Exercise instructions
Although the entries contain pictures, the copy should hold only their exact text.

Raw data
>>>
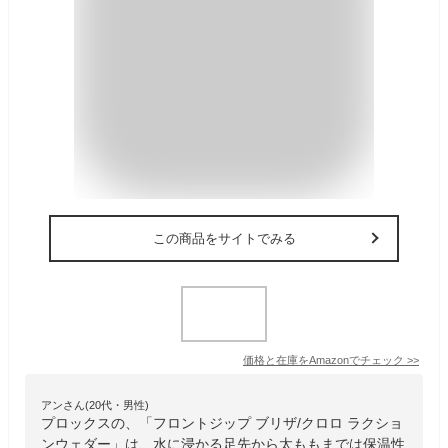
この商品をサイトでみる
価格と在庫を
Amazon
でチェック
>>
アンさん(20代・男性)
プロックスの、「フロントジップ ブリザ/クロロ ラクショ
ンウェダー」は、水に浸かる足先から太ももまでは保温性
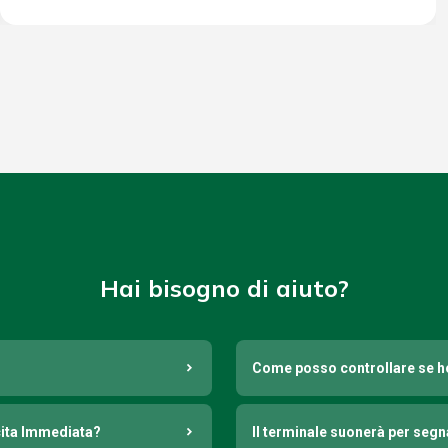
Hai bisogno di aiuto?
Come posso controllare se h
cita Immediata?
Il terminale suonerà per seg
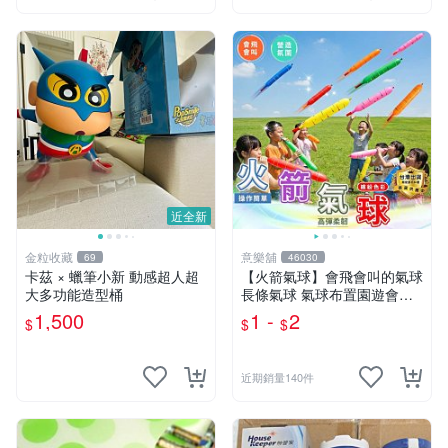
近全新
金粒收藏
意樂舖
69
46030
卡茲 × 蠟筆小新 動感超人超
【火箭氣球】會飛會叫的氣球
大多功能造型桶
長條氣球 氣球布置園遊會氣
球 生日派對氣球 彩色氣球☆
1,500
1 -
2
$
$
$
意樂鋪☆
近期銷量140件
<<<
Task solution
この商品をサイトでみる
価格と在庫を
Amazon
でチェック
>>
アンさん(20代・男性)
プロックスの、「フロントジップ ブリザ/クロロ ラクショ
ンウェダー」は、水に浸かる足先から太ももまでは保温性
Hai bisogno di aiuto?
Come posso controllare se h
cita Immediata?
Il terminale suonerà per seg
近全新
金粒收藏
意樂舖
69
46030
卡茲 × 蠟筆小新 動感超人超
【火箭氣球】會飛會叫的氣球
大多功能造型桶
長條氣球 氣球布置園遊會氣
球 生日派對氣球 彩色氣球☆
1,500
1 -
2
$
$
$
意樂鋪☆
近期銷量140件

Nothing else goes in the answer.